Within the entries below, find the portion that opens with the line containing "## Texas Democrat" and closes with the line containing "- date published: 2023-12-20T03:44:24+00:00". Retype that portion exactly and only.
----- Data excerpts -----
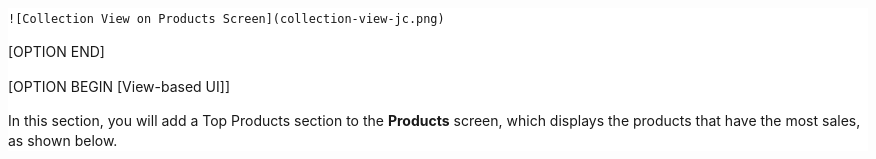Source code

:     ![Collection View on Products Screen](collection-view-jc.png)

[OPTION END]

[OPTION BEGIN [View-based UI]]

In this section, you will add a Top Products section to the **Products** screen, which displays the products that have the most sales, as shown below.
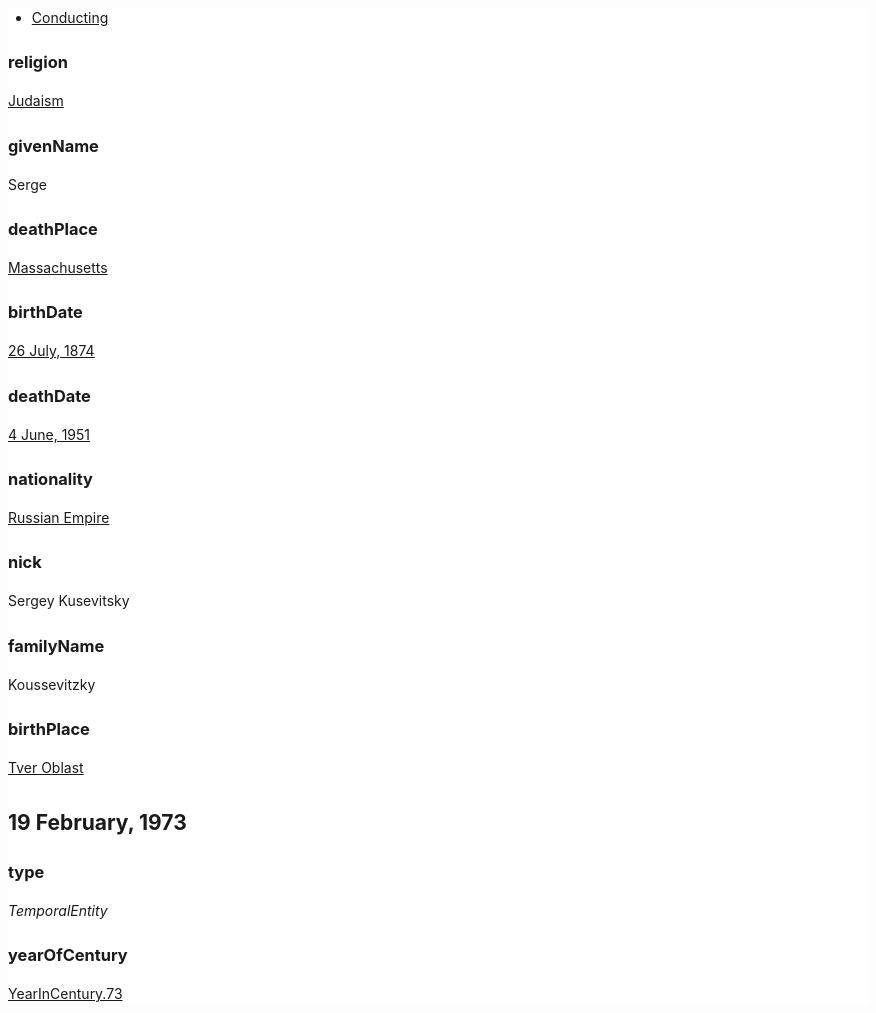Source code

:  - [Conducting](#Conducting)

### religion


[Judaism](#Judaism)

### givenName


Serge

### deathPlace


[Massachusetts](#Massachusetts)

### birthDate


[26 July, 1874](#26-July-1874)

### deathDate


[4 June, 1951](#4-June-1951)

### nationality


[Russian Empire](#Russian-Empire)

### nick


Sergey Kusevitsky

### familyName


Koussevitzky

### birthPlace


[Tver Oblast](#Tver-Oblast)

## 19 February, 1973

### type


*TemporalEntity*

### yearOfCentury


[YearInCentury.73](#YearInCentury.73)
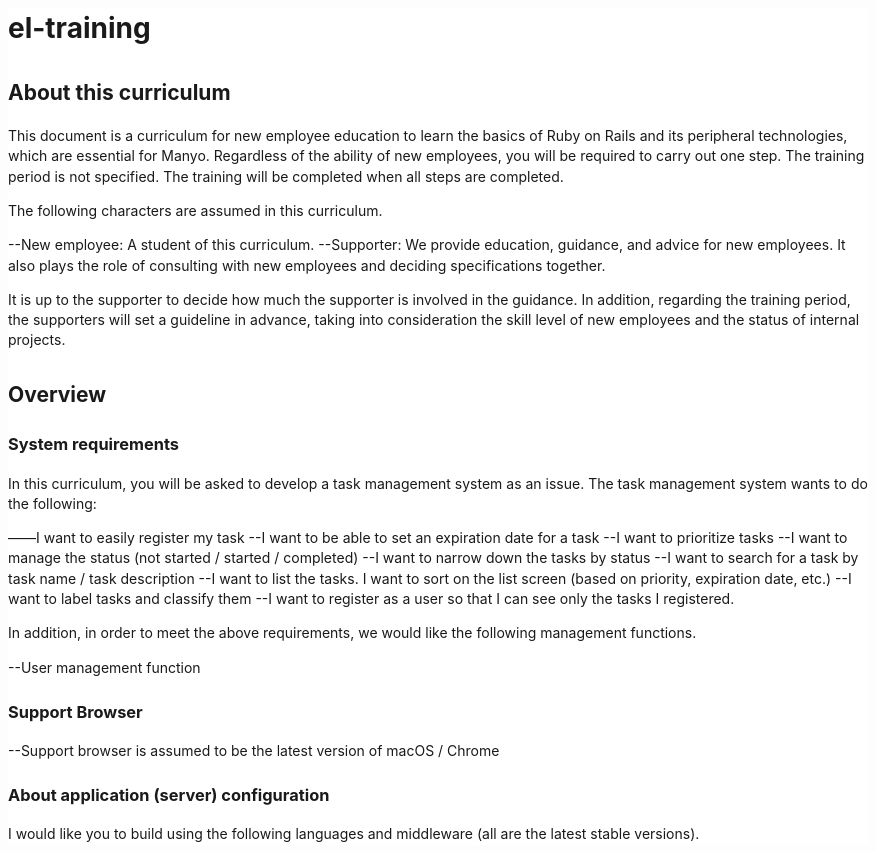 # el-training

## About this curriculum

This document is a curriculum for new employee education to learn the basics of Ruby on Rails and its peripheral technologies, which are essential for Manyo.
Regardless of the ability of new employees, you will be required to carry out one step.
The training period is not specified.
The training will be completed when all steps are completed.

The following characters are assumed in this curriculum.

--New employee: A student of this curriculum.
--Supporter: We provide education, guidance, and advice for new employees. It also plays the role of consulting with new employees and deciding specifications together.

It is up to the supporter to decide how much the supporter is involved in the guidance. In addition, regarding the training period, the supporters will set a guideline in advance, taking into consideration the skill level of new employees and the status of internal projects.

## Overview

### System requirements

In this curriculum, you will be asked to develop a task management system as an issue.
The task management system wants to do the following:

――I want to easily register my task
--I want to be able to set an expiration date for a task
--I want to prioritize tasks
--I want to manage the status (not started / started / completed)
--I want to narrow down the tasks by status
--I want to search for a task by task name / task description
--I want to list the tasks. I want to sort on the list screen (based on priority, expiration date, etc.)
--I want to label tasks and classify them
--I want to register as a user so that I can see only the tasks I registered.

In addition, in order to meet the above requirements, we would like the following management functions.

--User management function

### Support Browser

--Support browser is assumed to be the latest version of macOS / Chrome

### About application (server) configuration

I would like you to build using the following languages ​​and middleware (all are the latest stable versions).
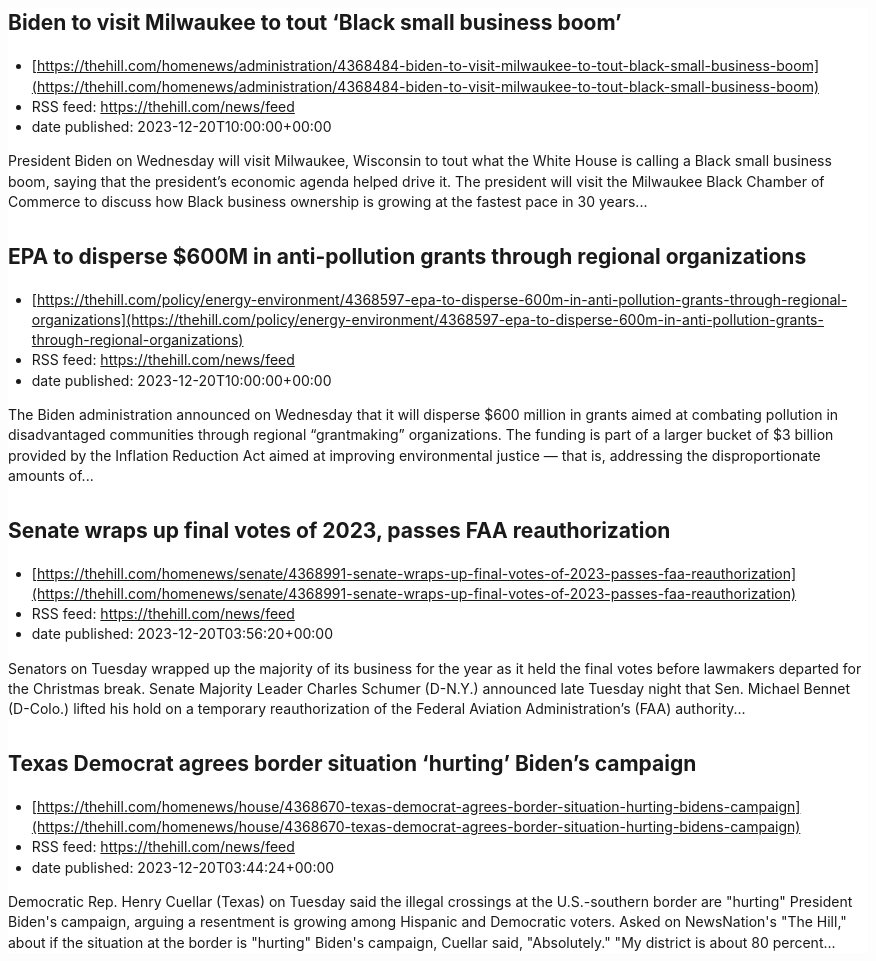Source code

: ## Biden to visit Milwaukee to tout ‘Black small business boom’
 - [https://thehill.com/homenews/administration/4368484-biden-to-visit-milwaukee-to-tout-black-small-business-boom](https://thehill.com/homenews/administration/4368484-biden-to-visit-milwaukee-to-tout-black-small-business-boom)
 - RSS feed: https://thehill.com/news/feed
 - date published: 2023-12-20T10:00:00+00:00

President Biden on Wednesday will visit Milwaukee, Wisconsin to tout what the White House is calling a Black small business boom, saying that the president’s economic agenda helped drive it. The president will visit the Milwaukee Black Chamber of Commerce to discuss how Black business ownership is growing at the fastest pace in 30 years...

## EPA to disperse $600M in anti-pollution grants through regional organizations
 - [https://thehill.com/policy/energy-environment/4368597-epa-to-disperse-600m-in-anti-pollution-grants-through-regional-organizations](https://thehill.com/policy/energy-environment/4368597-epa-to-disperse-600m-in-anti-pollution-grants-through-regional-organizations)
 - RSS feed: https://thehill.com/news/feed
 - date published: 2023-12-20T10:00:00+00:00

The Biden administration announced on Wednesday that it will disperse $600 million in grants aimed at combating pollution in disadvantaged communities through regional “grantmaking” organizations.  The funding is part of a larger bucket of $3 billion provided by the Inflation Reduction Act aimed at improving environmental justice — that is, addressing the disproportionate amounts of...

## Senate wraps up final votes of 2023, passes FAA reauthorization
 - [https://thehill.com/homenews/senate/4368991-senate-wraps-up-final-votes-of-2023-passes-faa-reauthorization](https://thehill.com/homenews/senate/4368991-senate-wraps-up-final-votes-of-2023-passes-faa-reauthorization)
 - RSS feed: https://thehill.com/news/feed
 - date published: 2023-12-20T03:56:20+00:00

Senators on Tuesday wrapped up the majority of its business for the year as it held the final votes before lawmakers departed for the Christmas break. Senate Majority Leader Charles Schumer (D-N.Y.) announced late Tuesday night that Sen. Michael Bennet (D-Colo.) lifted his hold on a temporary reauthorization of the Federal Aviation Administration’s (FAA) authority...

## Texas Democrat agrees border situation ‘hurting’ Biden’s campaign
 - [https://thehill.com/homenews/house/4368670-texas-democrat-agrees-border-situation-hurting-bidens-campaign](https://thehill.com/homenews/house/4368670-texas-democrat-agrees-border-situation-hurting-bidens-campaign)
 - RSS feed: https://thehill.com/news/feed
 - date published: 2023-12-20T03:44:24+00:00

Democratic Rep. Henry Cuellar (Texas) on Tuesday said the illegal crossings at the U.S.-southern border are "hurting" President Biden's campaign, arguing a resentment is growing among Hispanic and Democratic voters. Asked on NewsNation's "The Hill," about if the situation at the border is "hurting" Biden's campaign, Cuellar said, "Absolutely." "My district is about 80 percent...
-----
▶ [Reply]
## Texas Democrat agrees border situation ‘hurting’ Biden’s campaign
 - [https://thehill.com/homenews/house/4368670-texas-democrat-agrees-border-situation-hurting-bidens-campaign](https://thehill.com/homenews/house/4368670-texas-democrat-agrees-border-situation-hurting-bidens-campaign)
 - RSS feed: https://thehill.com/news/feed
 - date published: 2023-12-20T03:44:24+00:00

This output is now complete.